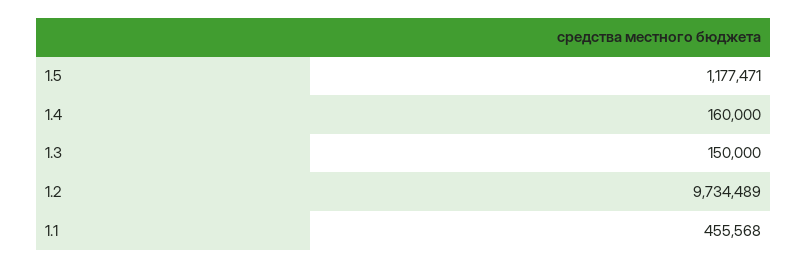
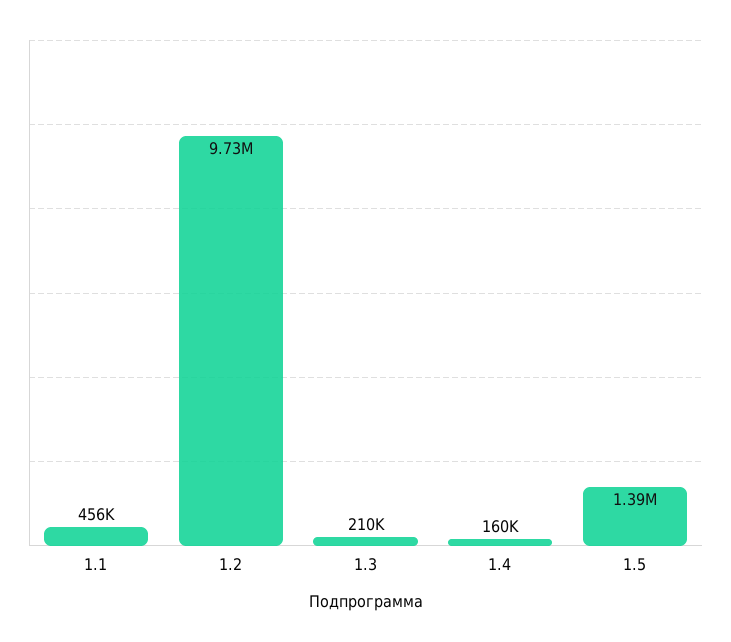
  {
-   "1.5": 1177471,
+   "1.5": 1390000,
    "1.4": 160000,
-   "1.3": 150000,
+   "1.3": 210000,
    "1.2": 9734489,
    "1.1": 455568
  }

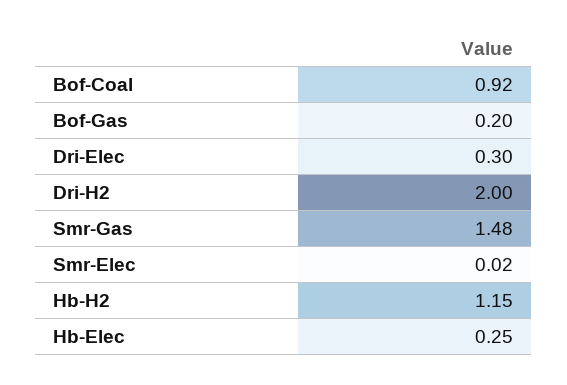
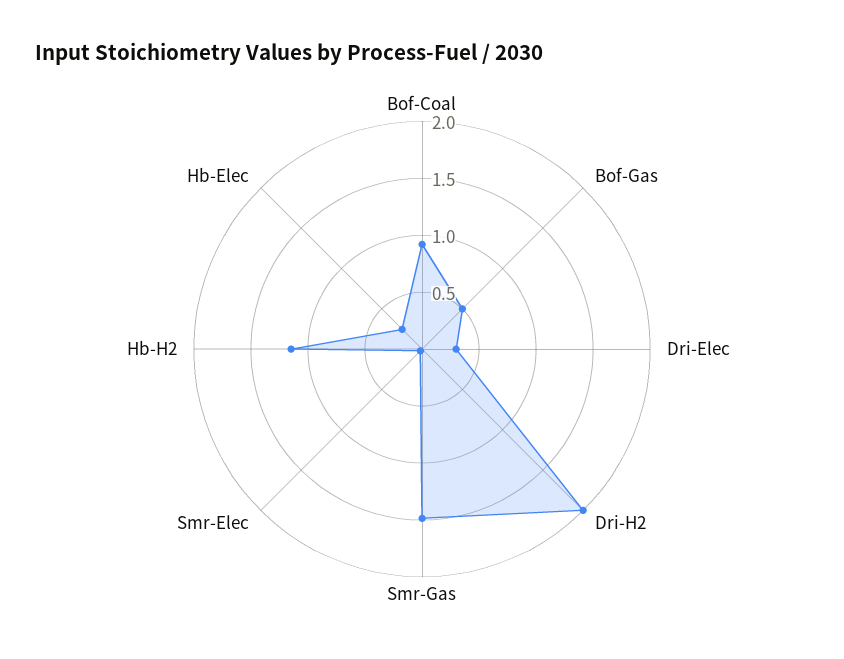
  {
    "Bof-Coal": 0.92,
-   "Bof-Gas": 0.2,
+   "Bof-Gas": 0.5,
    "Dri-Elec": 0.3,
    "Dri-H2": 2,
    "Smr-Gas": 1.48,
    "Smr-Elec": 0.02,
    "Hb-H2": 1.15,
    "Hb-Elec": 0.25
  }

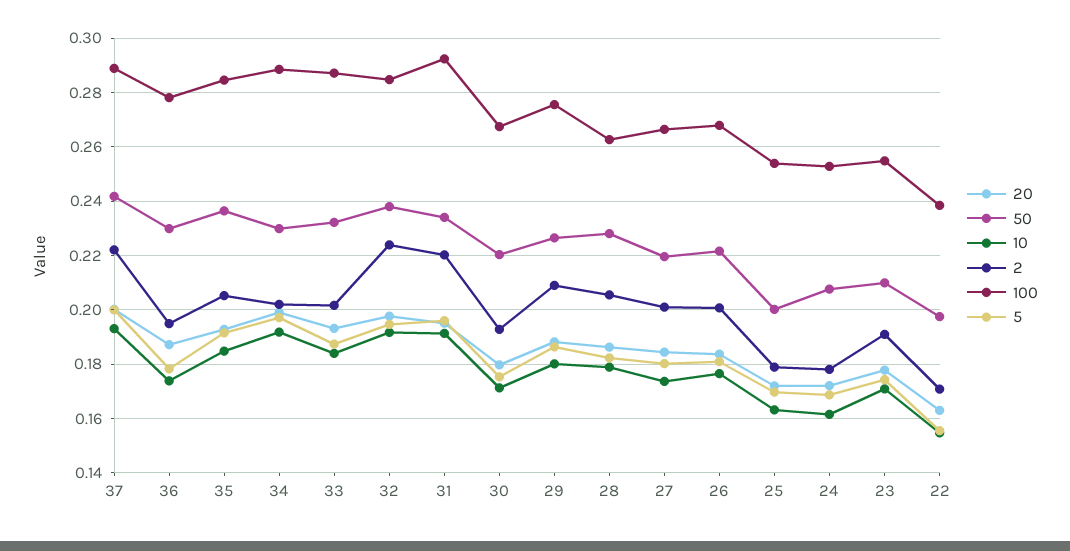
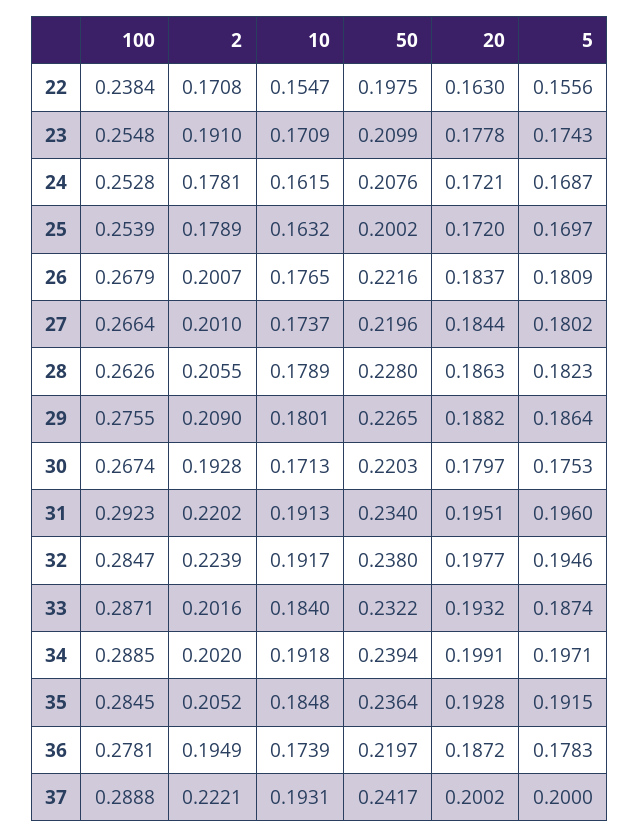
  {
    "20": {
      "37": 0.2002,
      "36": 0.1872,
      "35": 0.1928,
      "34": 0.1991,
      "33": 0.1932,
      "32": 0.1977,
      "31": 0.1951,
      "30": 0.1797,
      "29": 0.1882,
      "28": 0.1863,
      "27": 0.1844,
      "26": 0.1837,
      "25": 0.172,
      "24": 0.1721,
      "23": 0.1778,
      "22": 0.163
    },
    "50": {
      "37": 0.2417,
-     "36": 0.23,
+     "36": 0.2197,
      "35": 0.2364,
-     "34": 0.23,
+     "34": 0.2394,
      "33": 0.2322,
      "32": 0.238,
      "31": 0.234,
      "30": 0.2203,
      "29": 0.2265,
      "28": 0.228,
      "27": 0.2196,
      "26": 0.2216,
      "25": 0.2002,
      "24": 0.2076,
      "23": 0.2099,
      "22": 0.1975
    },
    "10": {
      "37": 0.1931,
      "36": 0.1739,
      "35": 0.1848,
      "34": 0.1918,
      "33": 0.184,
      "32": 0.1917,
      "31": 0.1913,
      "30": 0.1713,
      "29": 0.1801,
      "28": 0.1789,
      "27": 0.1737,
      "26": 0.1765,
      "25": 0.1632,
      "24": 0.1615,
      "23": 0.1709,
      "22": 0.1547
    },
    "2": {
      "37": 0.2221,
      "36": 0.1949,
      "35": 0.2052,
      "34": 0.202,
      "33": 0.2016,
      "32": 0.2239,
      "31": 0.2202,
      "30": 0.1928,
      "29": 0.209,
      "28": 0.2055,
      "27": 0.201,
      "26": 0.2007,
      "25": 0.1789,
      "24": 0.1781,
      "23": 0.191,
      "22": 0.1708
    },
    "100": {
      "37": 0.2888,
      "36": 0.2781,
      "35": 0.2845,
      "34": 0.2885,
      "33": 0.2871,
      "32": 0.2847,
      "31": 0.2923,
      "30": 0.2674,
      "29": 0.2755,
      "28": 0.2626,
      "27": 0.2664,
      "26": 0.2679,
      "25": 0.2539,
      "24": 0.2528,
      "23": 0.2548,
      "22": 0.2384
    },
    "5": {
      "37": 0.2,
      "36": 0.1783,
      "35": 0.1915,
      "34": 0.1971,
      "33": 0.1874,
      "32": 0.1946,
      "31": 0.196,
      "30": 0.1753,
      "29": 0.1864,
      "28": 0.1823,
      "27": 0.1802,
      "26": 0.1809,
      "25": 0.1697,
      "24": 0.1687,
      "23": 0.1743,
      "22": 0.1556
    }
  }

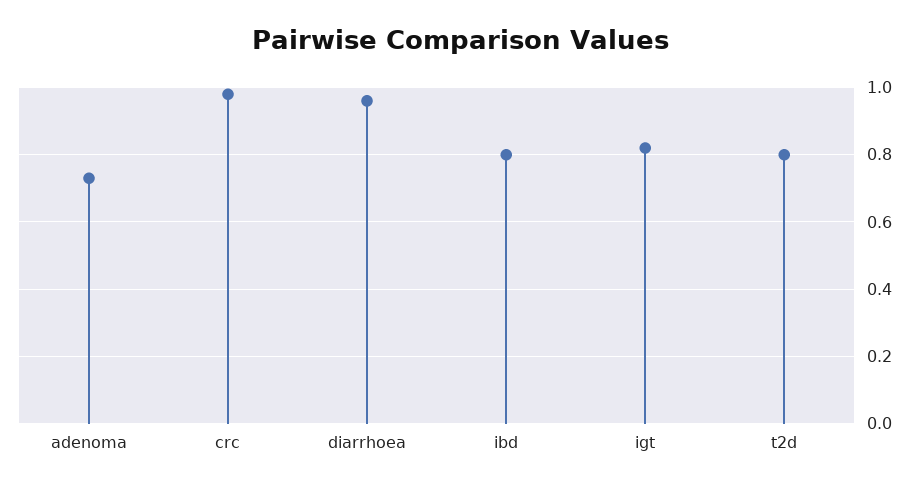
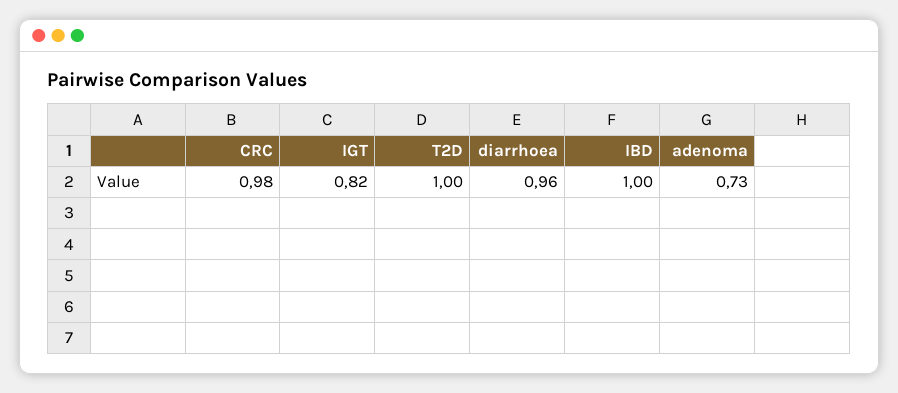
  {
    "adenoma": 0.73,
    "crc": 0.98,
    "diarrhoea": 0.96,
-   "ibd": 0.8,
+   "ibd": 1,
    "igt": 0.82,
-   "t2d": 0.8
+   "t2d": 1
  }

------------------------------------------------------------

◆ EXERCISE INSTRUCTIONS: Repeat verbatim all the material, but not the pictures.

◆ FINAL ANSWER:
  {
-   "1.5": 1177471,
+   "1.5": 1390000,
    "1.4": 160000,
-   "1.3": 150000,
+   "1.3": 210000,
    "1.2": 9734489,
    "1.1": 455568
  }

  {
    "Bof-Coal": 0.92,
-   "Bof-Gas": 0.2,
+   "Bof-Gas": 0.5,
    "Dri-Elec": 0.3,
    "Dri-H2": 2,
    "Smr-Gas": 1.48,
    "Smr-Elec": 0.02,
    "Hb-H2": 1.15,
    "Hb-Elec": 0.25
  }

  {
    "20": {
      "37": 0.2002,
      "36": 0.1872,
      "35": 0.1928,
      "34": 0.1991,
      "33": 0.1932,
      "32": 0.1977,
      "31": 0.1951,
      "30": 0.1797,
      "29": 0.1882,
      "28": 0.1863,
      "27": 0.1844,
      "26": 0.1837,
      "25": 0.172,
      "24": 0.1721,
      "23": 0.1778,
      "22": 0.163
    },
    "50": {
      "37": 0.2417,
-     "36": 0.23,
+     "36": 0.2197,
      "35": 0.2364,
-     "34": 0.23,
+     "34": 0.2394,
      "33": 0.2322,
      "32": 0.238,
      "31": 0.234,
      "30": 0.2203,
      "29": 0.2265,
      "28": 0.228,
      "27": 0.2196,
      "26": 0.2216,
      "25": 0.2002,
      "24": 0.2076,
      "23": 0.2099,
      "22": 0.1975
    },
    "10": {
      "37": 0.1931,
      "36": 0.1739,
      "35": 0.1848,
      "34": 0.1918,
      "33": 0.184,
      "32": 0.1917,
      "31": 0.1913,
      "30": 0.1713,
      "29": 0.1801,
      "28": 0.1789,
      "27": 0.1737,
      "26": 0.1765,
      "25": 0.1632,
      "24": 0.1615,
      "23": 0.1709,
      "22": 0.1547
    },
    "2": {
      "37": 0.2221,
      "36": 0.1949,
      "35": 0.2052,
      "34": 0.202,
      "33": 0.2016,
      "32": 0.2239,
      "31": 0.2202,
      "30": 0.1928,
      "29": 0.209,
      "28": 0.2055,
      "27": 0.201,
      "26": 0.2007,
      "25": 0.1789,
      "24": 0.1781,
      "23": 0.191,
      "22": 0.1708
    },
    "100": {
      "37": 0.2888,
      "36": 0.2781,
      "35": 0.2845,
      "34": 0.2885,
      "33": 0.2871,
      "32": 0.2847,
      "31": 0.2923,
      "30": 0.2674,
      "29": 0.2755,
      "28": 0.2626,
      "27": 0.2664,
      "26": 0.2679,
      "25": 0.2539,
      "24": 0.2528,
      "23": 0.2548,
      "22": 0.2384
    },
    "5": {
      "37": 0.2,
      "36": 0.1783,
      "35": 0.1915,
      "34": 0.1971,
      "33": 0.1874,
      "32": 0.1946,
      "31": 0.196,
      "30": 0.1753,
      "29": 0.1864,
      "28": 0.1823,
      "27": 0.1802,
      "26": 0.1809,
      "25": 0.1697,
      "24": 0.1687,
      "23": 0.1743,
      "22": 0.1556
    }
  }

  {
    "adenoma": 0.73,
    "crc": 0.98,
    "diarrhoea": 0.96,
-   "ibd": 0.8,
+   "ibd": 1,
    "igt": 0.82,
-   "t2d": 0.8
+   "t2d": 1
  }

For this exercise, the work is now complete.